= Cornelius Tierney =

Irish missionary priest

Fr. Cornelius Tierney BD (1872–1931) was an Irish missionary priest who joined the Maynooth Mission to China, he died after being kidnapped by Chinese Communist bandits and held in captivity in 1931.
Cornelius was born in Clones, County Monaghan, in 1875, he studied at St. Macartan's College, Monaghan, before going to Maynooth College to study for the priesthood.
Ordained in Maynooth for the Diocese of Clogher in 1899 taught English and Classics in St. Macartan's, college, and from 1911 he worked as a curate in St.

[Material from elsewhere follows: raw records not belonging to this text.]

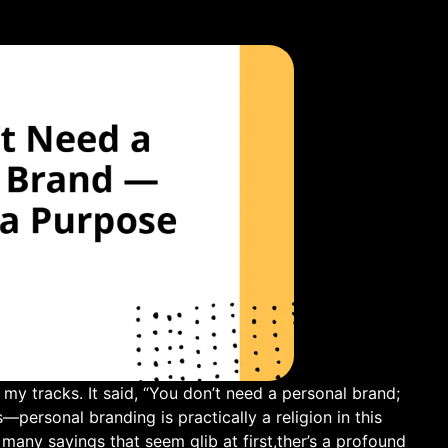
my tracks. It said, “You don’t need a personal ⁢brand;⁣
s—personal branding is practically a religion in this
 many sayings that seem glib at first,ther’s a profound⁣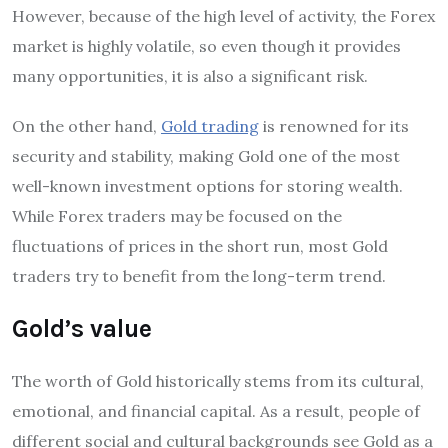
However, because of the high level of activity, the Forex
market is highly volatile, so even though it provides
many opportunities, it is also a significant risk.
On the other hand,
Gold trading
is renowned for its
security and stability, making Gold one of the most
well-known investment options for storing wealth.
While Forex traders may be focused on the
fluctuations of prices in the short run, most Gold
traders try to benefit from the long-term trend.
Gold’s value
The worth of Gold historically stems from its cultural,
emotional, and financial capital. As a result, people of
different social and cultural backgrounds see Gold as a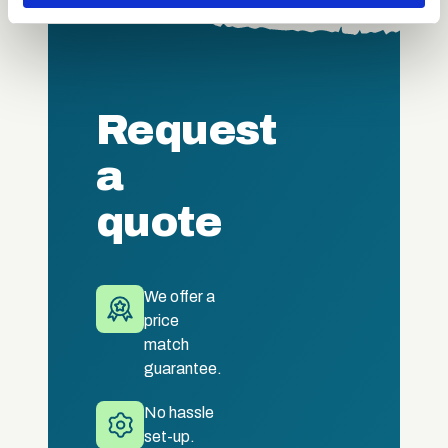
may combine it with other information that you’ve
provided to them or that they’ve collected from your use
of their services.
Request
a
quote
We offer a
price
match
guarantee.
No hassle
set-up.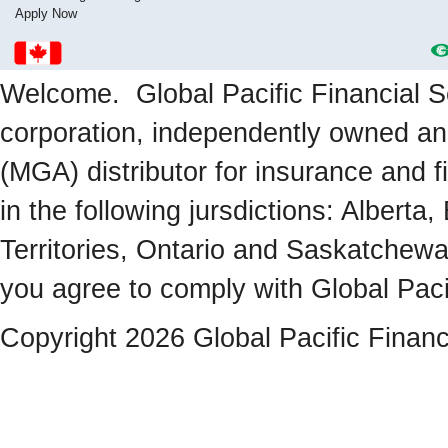
Apply Now
Welcome. Global Pacific Financial Se
corporation, independently owned a
(MGA) distributor for insurance and f
in the following jursdictions: Albert
Territories, Ontario and Saskatchewa
you agree to comply with Global Paci
Copyright 2026 Global Pacific Financ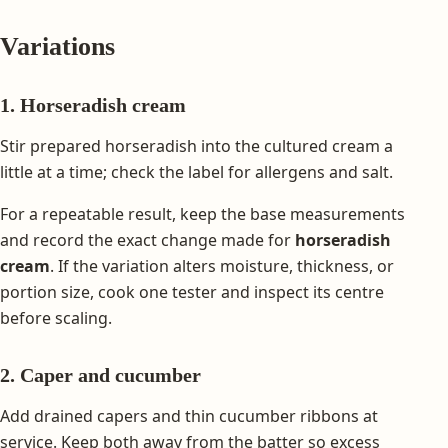
Variations
1. Horseradish cream
Stir prepared horseradish into the cultured cream a
little at a time; check the label for allergens and salt.
For a repeatable result, keep the base measurements
and record the exact change made for
horseradish
cream
. If the variation alters moisture, thickness, or
portion size, cook one tester and inspect its centre
before scaling.
2. Caper and cucumber
Add drained capers and thin cucumber ribbons at
service. Keep both away from the batter so excess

Joseph's, Ballyshannon.

In 1918 he joined the Maynooth Mission to China, which became the St. Columban's Society, he served as bursar spiritual director in Dalgan Park, before going to China in 1920.
He worked in Hanyan and then later Kienchang, present day Jianchang in Nancheng county. He was kidnapped in November 1930, by Communist bandits, who demanded a ransom of 10,000 Mexican dollars. British Legation in China tried to negotiate his release but Fr. Tierney died in captivity some three months later in February or March 1931.

The home ground of Aodh Ruadh CLG in Ballyshannon is named Father Tierney Park in his memory.